Military Governor of Imo State
- In office August 1990 – January 1992
- Preceded by: Amadi Ikwechegh
- Succeeded by: Evan Enwerem

Military service
- Allegiance: Nigeria
- Branch/service: Nigerian Navy
- Rank: Commodore

= Anthony Oguguo =

Nigerian politician

Navy Commodore Anthony Emeluwa Oguguo was military governor of Imo State in Nigeria from 1990 to 1992 during the military regime of General Ibrahim Babangida.
During his administration, Imo State airport was commissioned and built and still operates today. He very famously said "I saw money and looked away, it is not everything; we can all do the same and teach it to our children."

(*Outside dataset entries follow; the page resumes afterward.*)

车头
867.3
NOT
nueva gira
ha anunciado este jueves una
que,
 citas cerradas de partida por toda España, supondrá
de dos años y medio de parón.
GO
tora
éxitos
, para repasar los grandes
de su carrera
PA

His administration took a strong hold with Trade Unions. In 1991, he demanded a list of absentee workers who were striking for a minimum wage of N380.
As governor, he commissioned the 100 bed Osina Community hospital in 1991.
He was a member of the Provisional Ruling Council (PRC), and was involved in the decisions about the transition to democracy, leading to the short-lived Nigerian Third Republic.

He was a member of a coalition of Enugu State elders who spoke out against the government for alleged involvement in the killing of 14 Catholic worshippers at the Government Technical College in March 2002. They were protesting state action against a church leader.
In August 2002, he was an aspirant to be a governorship candidate for Enugu State on All Nigeria Peoples Party (ANPP) platform.
By January 2003, the ANPP had still not settled on their candidate.
Anthony Oguguo and two others walked out of the primary convention over alleged discrepancies on delegates lists, and the remaining candidate Chief Fidel Ayogu was announced the winner but failed to win in the general elections.

In April 2009, he transferred his allegiance to the ruling People's Democratic Party (PDP).
In October 2009, he was among PDP elders who criticized the actions of Enugu State governor Sullivan Chime in his feud with Joseph Onoh, son of the former Anambra State governor Christian Onoh.